Henry E C, Kent T A, Gasiewicz T A
Department of Environmental Medicine, University of Rochester School of Medicine, Rochester, New York, 14642, USA.
Arch Biochem Biophys. 1997 Mar 15;339(2):305-14. doi: 10.1006/abbi.1996.9873.

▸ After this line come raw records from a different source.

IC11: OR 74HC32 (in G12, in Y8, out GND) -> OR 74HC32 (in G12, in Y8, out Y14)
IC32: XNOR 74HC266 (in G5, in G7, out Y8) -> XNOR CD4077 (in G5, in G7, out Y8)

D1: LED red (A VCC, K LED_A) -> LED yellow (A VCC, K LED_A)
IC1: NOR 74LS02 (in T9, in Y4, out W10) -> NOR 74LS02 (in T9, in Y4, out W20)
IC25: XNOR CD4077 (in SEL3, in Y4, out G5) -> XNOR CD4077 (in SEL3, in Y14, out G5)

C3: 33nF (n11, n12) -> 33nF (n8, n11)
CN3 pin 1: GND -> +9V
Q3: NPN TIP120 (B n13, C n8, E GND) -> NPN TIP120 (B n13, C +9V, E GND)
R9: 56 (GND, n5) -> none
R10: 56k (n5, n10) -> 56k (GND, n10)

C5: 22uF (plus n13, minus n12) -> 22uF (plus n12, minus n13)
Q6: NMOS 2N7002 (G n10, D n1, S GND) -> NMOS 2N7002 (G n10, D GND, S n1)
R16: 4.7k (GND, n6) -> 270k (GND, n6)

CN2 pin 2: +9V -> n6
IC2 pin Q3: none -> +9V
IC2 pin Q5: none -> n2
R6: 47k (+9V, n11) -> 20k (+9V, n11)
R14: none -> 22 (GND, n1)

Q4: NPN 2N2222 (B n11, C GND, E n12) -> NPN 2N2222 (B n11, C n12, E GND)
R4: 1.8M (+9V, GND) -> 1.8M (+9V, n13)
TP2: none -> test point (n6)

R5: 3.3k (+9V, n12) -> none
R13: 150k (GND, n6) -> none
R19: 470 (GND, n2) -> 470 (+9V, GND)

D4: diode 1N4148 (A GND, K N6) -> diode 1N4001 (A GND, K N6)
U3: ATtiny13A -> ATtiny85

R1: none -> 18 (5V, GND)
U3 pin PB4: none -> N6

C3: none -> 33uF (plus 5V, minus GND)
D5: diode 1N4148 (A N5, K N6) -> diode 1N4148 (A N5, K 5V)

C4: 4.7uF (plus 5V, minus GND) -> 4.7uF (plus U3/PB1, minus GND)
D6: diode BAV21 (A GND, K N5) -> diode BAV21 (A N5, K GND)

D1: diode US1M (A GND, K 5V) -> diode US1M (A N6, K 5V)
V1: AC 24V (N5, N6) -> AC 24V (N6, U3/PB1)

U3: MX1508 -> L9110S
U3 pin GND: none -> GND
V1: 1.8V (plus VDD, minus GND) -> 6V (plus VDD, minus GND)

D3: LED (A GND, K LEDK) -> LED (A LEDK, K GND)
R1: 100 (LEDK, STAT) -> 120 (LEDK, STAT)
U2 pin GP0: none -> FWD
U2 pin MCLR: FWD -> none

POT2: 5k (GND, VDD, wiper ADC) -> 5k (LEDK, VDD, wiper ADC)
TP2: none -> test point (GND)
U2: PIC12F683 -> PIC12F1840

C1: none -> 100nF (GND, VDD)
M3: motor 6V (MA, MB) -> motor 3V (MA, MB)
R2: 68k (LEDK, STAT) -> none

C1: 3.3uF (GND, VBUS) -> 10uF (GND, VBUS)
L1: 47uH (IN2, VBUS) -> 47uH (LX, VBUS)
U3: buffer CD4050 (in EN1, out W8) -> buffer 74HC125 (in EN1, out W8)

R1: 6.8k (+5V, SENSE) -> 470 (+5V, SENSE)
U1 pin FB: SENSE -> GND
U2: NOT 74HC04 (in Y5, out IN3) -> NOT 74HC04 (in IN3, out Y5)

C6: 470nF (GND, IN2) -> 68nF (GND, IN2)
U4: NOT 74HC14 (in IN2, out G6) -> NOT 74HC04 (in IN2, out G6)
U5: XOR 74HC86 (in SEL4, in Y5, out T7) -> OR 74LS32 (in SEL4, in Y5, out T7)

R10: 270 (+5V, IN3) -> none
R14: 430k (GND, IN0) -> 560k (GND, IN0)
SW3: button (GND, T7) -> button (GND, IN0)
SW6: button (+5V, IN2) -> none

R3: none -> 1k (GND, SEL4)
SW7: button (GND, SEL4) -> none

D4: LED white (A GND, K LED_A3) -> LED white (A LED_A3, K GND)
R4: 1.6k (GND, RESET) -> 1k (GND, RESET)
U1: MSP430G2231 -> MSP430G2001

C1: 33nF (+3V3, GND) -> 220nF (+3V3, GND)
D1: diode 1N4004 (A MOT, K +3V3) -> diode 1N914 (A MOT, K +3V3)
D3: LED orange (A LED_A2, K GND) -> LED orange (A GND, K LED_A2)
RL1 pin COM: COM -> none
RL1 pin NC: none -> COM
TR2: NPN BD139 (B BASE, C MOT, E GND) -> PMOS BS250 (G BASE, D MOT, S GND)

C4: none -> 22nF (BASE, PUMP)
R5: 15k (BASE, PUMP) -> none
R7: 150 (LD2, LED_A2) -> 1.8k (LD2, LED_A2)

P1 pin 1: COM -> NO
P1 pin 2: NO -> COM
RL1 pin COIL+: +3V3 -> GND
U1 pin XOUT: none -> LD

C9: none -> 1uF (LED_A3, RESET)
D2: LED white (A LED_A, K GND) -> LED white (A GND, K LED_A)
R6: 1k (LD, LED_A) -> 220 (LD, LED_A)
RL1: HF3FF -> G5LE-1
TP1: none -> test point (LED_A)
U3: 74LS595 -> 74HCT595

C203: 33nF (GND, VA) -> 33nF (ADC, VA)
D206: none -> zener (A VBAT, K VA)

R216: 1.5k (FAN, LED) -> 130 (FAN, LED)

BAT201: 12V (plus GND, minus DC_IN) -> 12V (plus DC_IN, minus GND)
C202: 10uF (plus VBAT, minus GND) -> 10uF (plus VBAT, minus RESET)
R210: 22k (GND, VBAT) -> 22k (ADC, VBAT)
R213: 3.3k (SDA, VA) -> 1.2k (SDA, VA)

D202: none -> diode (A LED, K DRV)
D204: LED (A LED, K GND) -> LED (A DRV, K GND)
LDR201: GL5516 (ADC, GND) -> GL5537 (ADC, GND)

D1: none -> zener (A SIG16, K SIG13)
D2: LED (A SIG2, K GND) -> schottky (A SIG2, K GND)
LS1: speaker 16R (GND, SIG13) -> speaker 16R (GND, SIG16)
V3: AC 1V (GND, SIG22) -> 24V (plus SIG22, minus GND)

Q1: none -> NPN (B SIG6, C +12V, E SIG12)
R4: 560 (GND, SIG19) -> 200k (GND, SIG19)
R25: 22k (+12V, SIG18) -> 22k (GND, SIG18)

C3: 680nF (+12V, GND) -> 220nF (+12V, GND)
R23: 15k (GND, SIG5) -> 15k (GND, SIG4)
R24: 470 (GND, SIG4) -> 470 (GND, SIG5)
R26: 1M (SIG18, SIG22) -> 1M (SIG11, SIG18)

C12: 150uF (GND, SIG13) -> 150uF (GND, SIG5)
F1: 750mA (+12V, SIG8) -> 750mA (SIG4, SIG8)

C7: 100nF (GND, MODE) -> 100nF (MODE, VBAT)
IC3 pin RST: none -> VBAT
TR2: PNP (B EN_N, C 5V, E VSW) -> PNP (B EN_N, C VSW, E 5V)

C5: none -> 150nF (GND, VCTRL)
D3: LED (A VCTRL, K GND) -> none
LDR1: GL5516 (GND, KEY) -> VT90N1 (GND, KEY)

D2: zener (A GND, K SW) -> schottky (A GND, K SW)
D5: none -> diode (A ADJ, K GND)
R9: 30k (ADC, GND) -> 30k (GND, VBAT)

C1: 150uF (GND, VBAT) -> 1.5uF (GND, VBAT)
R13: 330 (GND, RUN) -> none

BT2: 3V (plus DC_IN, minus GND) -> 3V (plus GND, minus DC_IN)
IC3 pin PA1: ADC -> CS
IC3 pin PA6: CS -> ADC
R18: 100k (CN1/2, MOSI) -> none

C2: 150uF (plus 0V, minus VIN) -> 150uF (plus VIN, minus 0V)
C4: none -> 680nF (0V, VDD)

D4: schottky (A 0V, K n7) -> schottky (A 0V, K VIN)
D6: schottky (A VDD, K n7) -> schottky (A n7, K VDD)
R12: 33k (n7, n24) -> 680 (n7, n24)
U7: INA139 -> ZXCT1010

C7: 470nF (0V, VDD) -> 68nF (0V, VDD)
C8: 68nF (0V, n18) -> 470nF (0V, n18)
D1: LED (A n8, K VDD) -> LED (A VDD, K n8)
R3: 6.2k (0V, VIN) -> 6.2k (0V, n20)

The aryl hydrocarbon receptor (AhR) is a ligand-activated transcriptional enhancer which mediates the biochemical and toxic effects of 2,3,7,8-tetrachlorodibenzo-p-dioxin (TCDD) and structurally related chemicals and which may have a role in the normal development of some tissues. We have previously reported the purification of the transformed TCDD.receptor complex from rat liver cytosol based on binding to its dioxin-responsive enhancer sequence (DRE) and that it comprises the AhR ligand-binding monomer and its dimerization partner, ARNT. The present studies were designed to compare the DRE-binding characteristics of the purified receptor with the cruder preparations that are commonly used and ultimately to determine whether the purified receptor complex itself (in the absence of additional cytosolic or nuclear factors) is capable of enhancing transcription in an in vitro system. The purified AhR retained in vitro DRE binding activity in the presence of carrier protein and dithiothreitol, and its affinity for the DRE oligonucleotide was equivalent to that of the other receptor preparations (crude and partially purified cytosolic and crude nuclear). When the ligand.receptor complex was bound to a DRE oligonucleotide containing BrdU and then UV-irradiated, two proteins in each of the receptor preparations were found to crosslink to BrdU-DRE, and we concluded that they are the AhR monomer and ARNT protein. All receptor preparations also gave a similar footprint of interaction with G-residues within the DRE consensus sequence, as assessed by methylation interference. Furthermore, purified and partially purified receptors were able to stimulate transcription from a DRE-containing template in a cell-free system in the presence of HeLa cell nuclear extract. Transcriptional enhancement was receptor dose-dependent, TCDD-dependent, and specific for the DRE sequence upstream of the promotor in our template construct. These data document for the first time that a purified TCDD.Ah receptor complex retains both specific DNA binding and transcriptional activities. This observation constitutes an important step toward understanding the mechanism of gene regulation by TCDD since it implies that the transformed receptor.ligand complex itself is competent as a transcriptional enhancer without a requirement for other factors.
芳烃受体(AhR)是一种配体激活的转录增强子,它介导2,3,7,8-四氯二苯并对二恶英(TCDD)及结构相关化学物质的生化和毒性作用,并且可能在某些组织的正常发育中发挥作用。我们之前报道过基于与二恶英反应增强子序列(DRE)的结合,从大鼠肝脏胞质溶胶中纯化转化的TCDD-受体复合物,该复合物由AhR配体结合单体及其二聚化伴侣ARNT组成。本研究旨在比较纯化受体与常用的粗制制剂的DRE结合特性,并最终确定纯化的受体复合物本身(在没有其他胞质或核因子的情况下)是否能够在体外系统中增强转录。在存在载体蛋白和二硫苏糖醇的情况下,纯化的AhR保留了体外DRE结合活性,并且其对DRE寡核苷酸的亲和力与其他受体制剂(粗制和部分纯化的胞质溶胶及粗制核提取物)相当。当配体-受体复合物与含有BrdU的DRE寡核苷酸结合然后进行紫外线照射时,在每种受体制剂中发现有两种蛋白质与BrdU-DRE发生交联,我们得出结论,它们是AhR单体和ARNT蛋白。通过甲基化干扰评估,所有受体制剂与DRE共有序列内的G残基的相互作用足迹也相似。此外,在存在HeLa细胞核提取物的情况下,纯化和部分纯化的受体能够在无细胞系统中刺激来自含DRE模板的转录。转录增强是受体剂量依赖性、TCDD依赖性的,并且对我们模板构建体中启动子上游的DRE序列具有特异性。这些数据首次证明纯化的TCDD-Ah受体复合物保留了特异性DNA结合和转录活性。这一观察结果是理解TCDD基因调控机制的重要一步,因为这意味着转化的受体-配体复合物本身作为转录增强子具有活性,而无需其他因子。